On peut négocier et trouver un accord au bout d’une nuit emplie de tensions quand les efforts à faire sont réduits. Cela traduisait par le passé des conditions de croissance et de productivité qui pouvaient amortir un schéma contraignant. Aujourd’hui les marges de manœuvre sont réduites partout. La croissance depuis la pandémie ne repart pas. Les attentes sont de 0.6% cette année ce qui est médiocre.
Quand les ressources à se partager ne progressent pas, la négociation est un jeu à somme nulle. Il y en a un qui gagne et un qui perd. Au conclave, aucun des partenaires autour de la table ne voulait se retrouver avec le mistigri et perdre le jeu.

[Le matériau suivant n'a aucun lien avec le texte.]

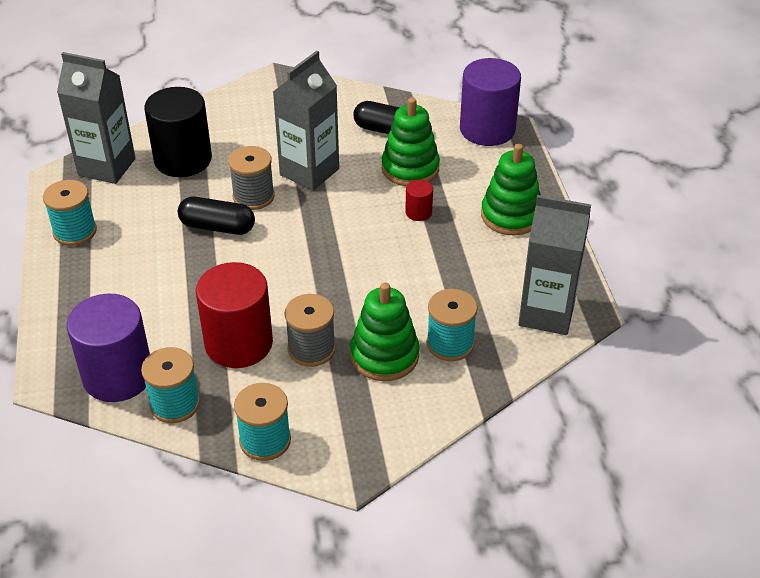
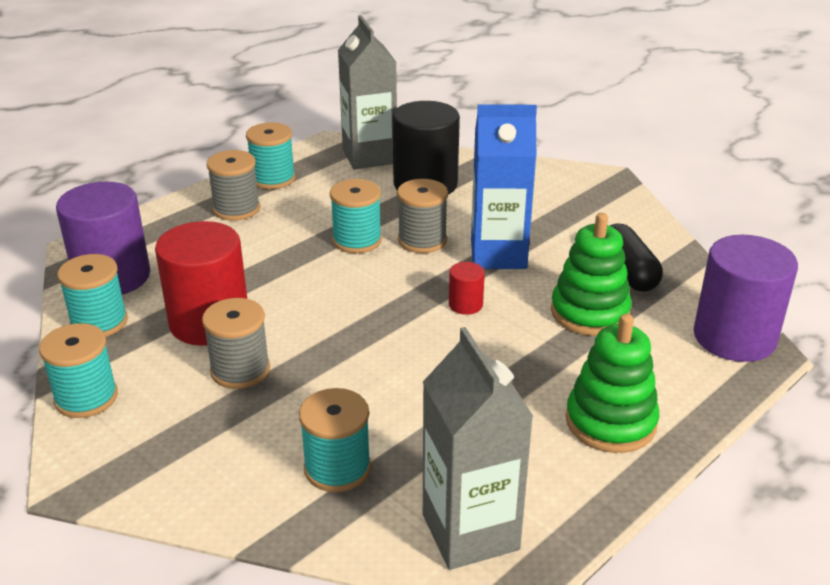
camera: 55 degrees right, 10 degrees down
black capsule [178,197,255,235] -> turquoise spool [330,179,382,253]
grey carton [273,51,339,191] -> blue carton [471,104,537,269]
green stacking toy [350,282,420,381] -> none
red cylinder [405,180,433,221] -> red cylinder moved to [449,262,485,315]
none -> grey spool [206,150,260,221]

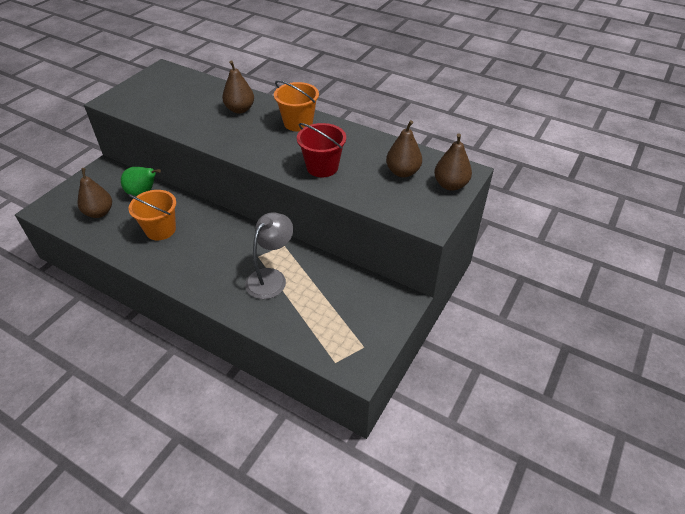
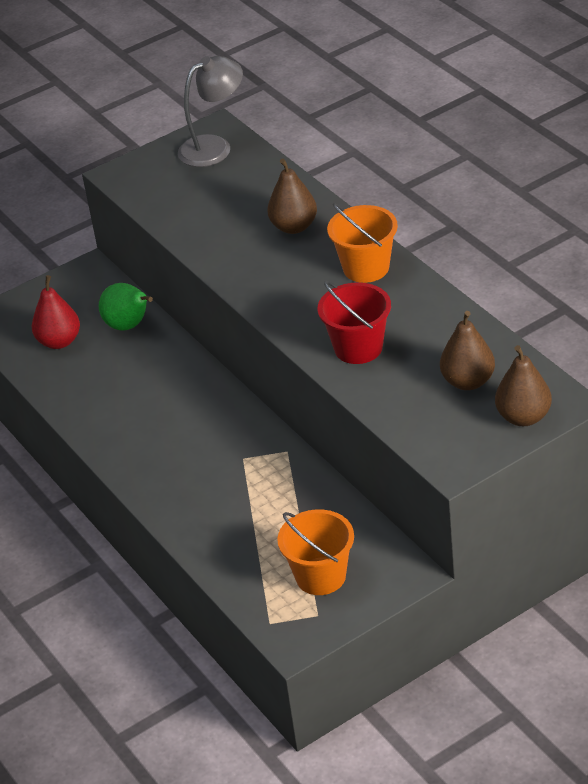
camera: 30 degrees right, 5 degrees down
brown pear [78,168,112,218] -> red pear [32,275,80,349]
orange bucket [128,190,176,240] -> orange bucket moved to [277,509,354,595]
grey lamp [245,212,293,299] -> grey lamp moved to [178,56,243,167]

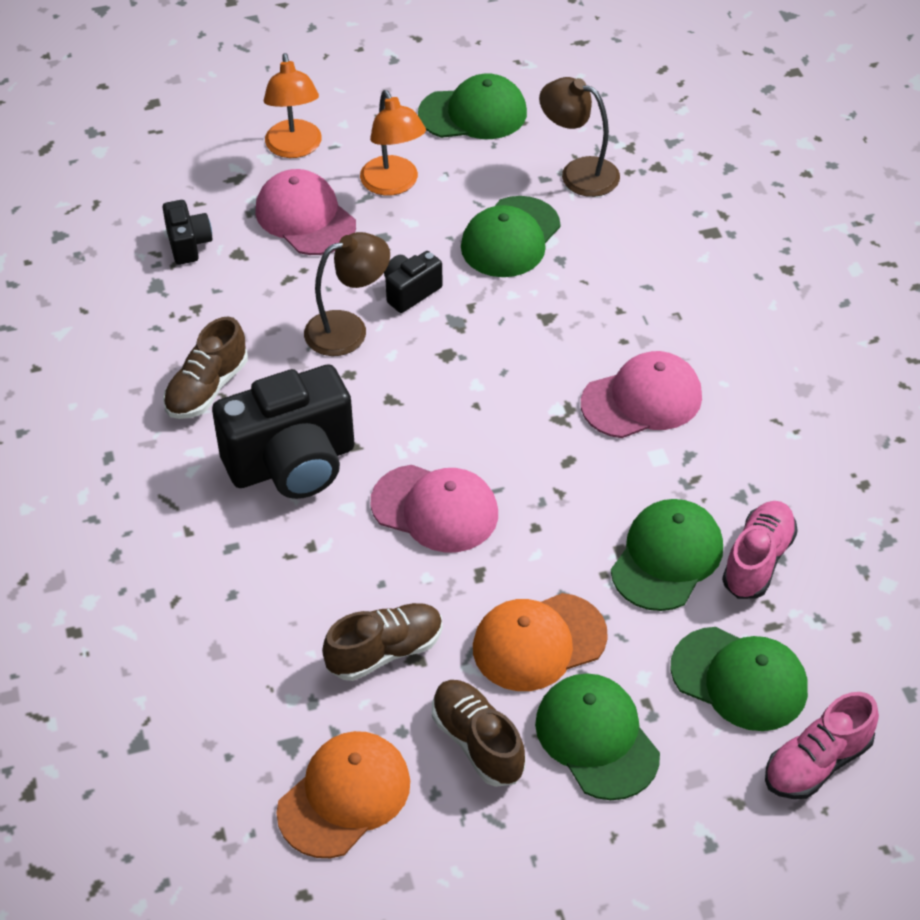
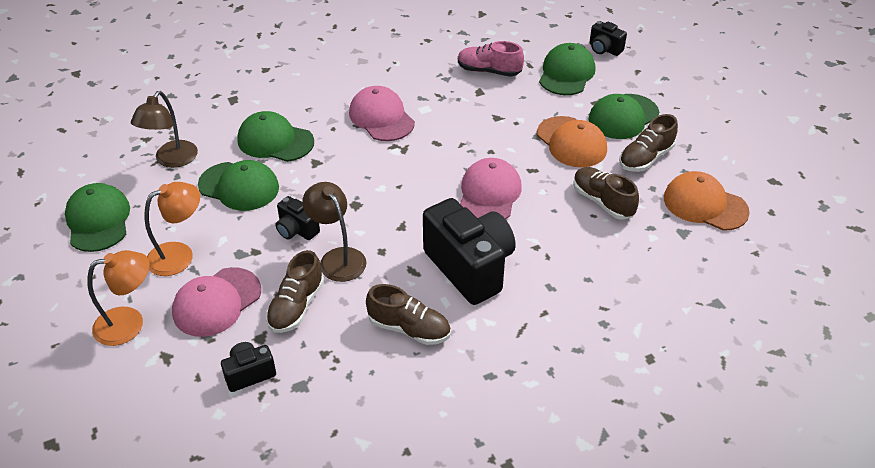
camera: 100 degrees left, 5 degrees down
green cap [611,499,723,611] -> green cap moved to [237,111,314,162]
pink shoe [765,692,879,799] -> black camera [589,21,627,56]
none -> brown shoe [266,250,324,333]

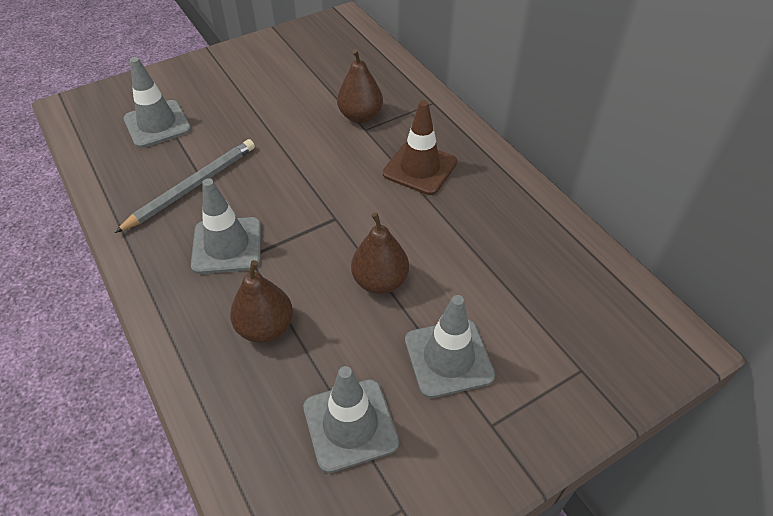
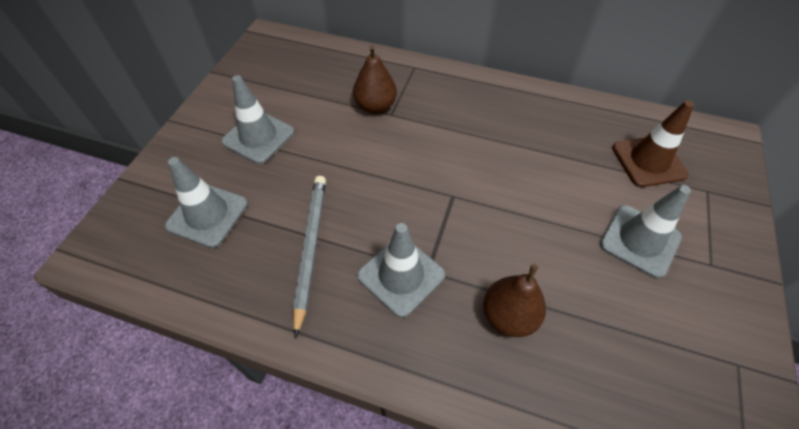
camera: 40 degrees left, 5 degrees up
grey traffic cone [303,366,399,473] -> grey traffic cone moved to [221,75,294,164]
brown pear [351,212,409,294] -> none
brown traffic cone [383,100,457,195] -> brown traffic cone moved to [612,100,694,187]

On rentre donc désormais dans une forme de rapport de force et une rupture dans la forme des négociations sociales. La croissance introuvable à fait chuter le modèle historique.
Tant que l’économie française ne retrouvera pas les marges issues d’une croissance plus forte dans la durée son modèle social sera enrayé.
Ceci illustre la difficulté d’une économie sans croissance. Les parts du gâteau se repartiront au gré de l’évolution des rapports de force au sein de l’économie.
Une vraie question relative au jeu social apparaît. Qui sera encore prêt maintenant à respecter les règles en cours ?
La société ne fonctionne de façon cohérente que lorsque chacun respecte les mêmes règles du jeu. C’est ce qui était fait jusqu’à présent par le biais du paritarisme. Les règles risquent de changer si on entre dans un jeu à somme nulle.
Dès lors, les acteurs joueront-ils toujours selon des règles cohérentes.
La question est d’autant plus importante que la démographie bouleverse aussi les rapports sociaux. Pour illustrer ce phénomène, prenons les projections démographiques de l’Insee. Avant 2030, le nombre de personnes de plus de 65 ans dépassera le nombre de personne de moins de 20 ans. Ces derniers auront-ils intérêt à jouer le jeu social encore en cours? Pas sûr du tout. Le système centralisé risque d’être débordé par sa jeunesse qui ne voudra pas travailler pour rien. Ce sera un autre rapport de force qui va tendre, lui aussi, les relations sociales.
Le modèle social français a été construit sur l’idée d’une croissance solide dans la durée. L’absence de progression du revenu global est, d’un seul coup, porteuse de la nécessité de réinventer les relations sociales et institutionnelles.
La France entre dans une période trouble.